__Required action 1__
According to the excerpt about the cut fence, how high is the electric hurdle above the neighbor's wall?
__Required action 2__
Please output the stretch of the excerpt about the cut fence from "After a thorough" through "to our property.", copied word for word.

__Exercise text__
::::::::
After a thorough check on Monday morning though, we find that the electric fence was actually cut right next to the gate. Clean cut with a tool! This is in a corner towards the neighbor’s property, and I was standing right there that night… The neighbor’s wall was just for show in ancient times, and not meant to keep anybody out. With no particular effort, you can climb up that wall and face only a 40-50cm electric hurdle over to our property.

I’m talking to the armed security guards who are patrolling our area, and telling them what’s happened. “This wall is useless”; he is saying about the neighbor’s wall. Actually, it is very “useful” I’m telling them, but for the thieves! “Stairs, a ladder… or a wall like this makes no difference”! The guards are laughing at me. Are these guys to be trusted? Maybe they are bringing in some extra cash during the nights, and now finding the perfect loopholes with my aid?! How stupid can I be!! I should learn to trust nobody here I think…

“Why the hell did they cut the wire, when they could just jump over the fence?!” I’m thinking. They were either non confrontational, or stupid! Non confrontational thieves have no business in South Africa, which could only confirm once again Pablo’s second ape theory in my mind! They were just too bloody stupid to understand how easy it was… but blew it with their lack of IQ, thank god! Or were they just checking out the security measures, the alarm system and the guy with the Rambo knife… only to come back when we are comfortable and naively ignorant again?! Hmmm, which is it??? Brainers or not???

I’ve been pondering again lately… what if it happens again, brainers or not?! You can always have 911 on a speed dial… but with all the stories I’ve heard I shouldn’t count too much on the police. Now I’ve got those patrolling security guards on a speed dial… but thinking maybe we should sign up with one of these security companies also… for us privately! I still don’t feel satisfied…

Maybe I should get a weapon for self defense?! Not a gun… that would be too much of hassle with permits and stuff. As a diver I’ve wanted to get a harpoon gun. A diver with a passion for spear fishing should of course have a decent harpoon gun. If not a harpoon gun, then a cross bow! It would be silent and painful... and give the thieves a valuable lesson…hehe! As a kid I was playing with bow and arrow and dipping the arrows in adder venom like the pygmies in my Phantom magazines. I caught the adders in the woods… played with them and kept them as pets… and combined my two hobbies you might say. Nothing “of significance” fell prey to my lethal arrows back then, but maybe I should look for some mambas and pick it up again?! I know a place around the corner where mambas grow on treesThis is war, and I know my art of war! Sun Tzu says; “Know your enemy”. The thief comes to me, not the other way around, and there are millions of thieves around so it’s hard to provide sufficient intelligence for little me. I could at least make sure I see them before they see me in the dark of the night! I will get some night vision binoculars like the ones that Hannibal Lecter used in Silence of the Lambs… Hannibal Lecter, Navy Seals and Jonny!


Sun Tzu further says; “Pretend inferiority and encourage his arrogance”! I will let him over the wall… let him come closer and watch his arrogance grow. Peace of cake he’ll think… just before my mamba arrow hits his bum. Quickly I will change position and fire from another angle and aim for buttock number two. He’ll think there is an army on his tail. The mamba arrows will burn worse than yesterday's extra hot peri peri chicken from Nandos, and he will beg me to let him go! Reluctantly I will release him and let him pass the word around… and sleep like a baby!
::::::::
__Source information__
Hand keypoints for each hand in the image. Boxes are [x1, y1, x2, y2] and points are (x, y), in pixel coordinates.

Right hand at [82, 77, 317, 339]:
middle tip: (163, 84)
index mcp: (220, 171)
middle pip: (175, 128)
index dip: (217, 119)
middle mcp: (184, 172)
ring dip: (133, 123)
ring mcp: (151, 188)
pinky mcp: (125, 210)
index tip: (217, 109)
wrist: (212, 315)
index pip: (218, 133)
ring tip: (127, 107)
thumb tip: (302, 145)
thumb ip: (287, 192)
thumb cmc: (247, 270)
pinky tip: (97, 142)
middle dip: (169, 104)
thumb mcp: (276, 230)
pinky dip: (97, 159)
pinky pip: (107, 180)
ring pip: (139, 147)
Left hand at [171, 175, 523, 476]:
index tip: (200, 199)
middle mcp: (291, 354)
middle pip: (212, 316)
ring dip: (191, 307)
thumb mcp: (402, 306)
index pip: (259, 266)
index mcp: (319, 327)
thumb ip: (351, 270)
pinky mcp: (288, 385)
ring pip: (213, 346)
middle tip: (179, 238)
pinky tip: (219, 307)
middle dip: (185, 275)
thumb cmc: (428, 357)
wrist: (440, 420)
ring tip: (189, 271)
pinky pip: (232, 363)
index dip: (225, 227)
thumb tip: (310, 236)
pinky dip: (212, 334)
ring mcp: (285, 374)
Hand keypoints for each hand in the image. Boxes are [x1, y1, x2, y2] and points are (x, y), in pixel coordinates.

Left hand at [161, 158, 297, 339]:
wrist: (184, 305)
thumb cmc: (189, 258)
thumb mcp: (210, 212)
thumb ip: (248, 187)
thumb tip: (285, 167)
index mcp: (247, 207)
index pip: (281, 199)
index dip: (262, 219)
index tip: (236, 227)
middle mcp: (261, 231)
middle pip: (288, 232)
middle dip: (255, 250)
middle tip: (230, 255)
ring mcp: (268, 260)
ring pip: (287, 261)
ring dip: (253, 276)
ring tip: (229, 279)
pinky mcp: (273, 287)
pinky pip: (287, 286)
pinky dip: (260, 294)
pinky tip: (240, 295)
::::::::
__Written response 1__
It is 40-50cm high.

__Written response 2__
After a thorough check on Monday morning though, we find that the electric fence was actually cut right next to the gate. Clean cut with a tool! This is in a corner towards the neighbor’s property, and I was standing right there that night… The neighbor’s wall was just for show in ancient times, and not meant to keep anybody out. With no particular effort, you can climb up that wall and face only a 40-50cm electric hurdle over to our property.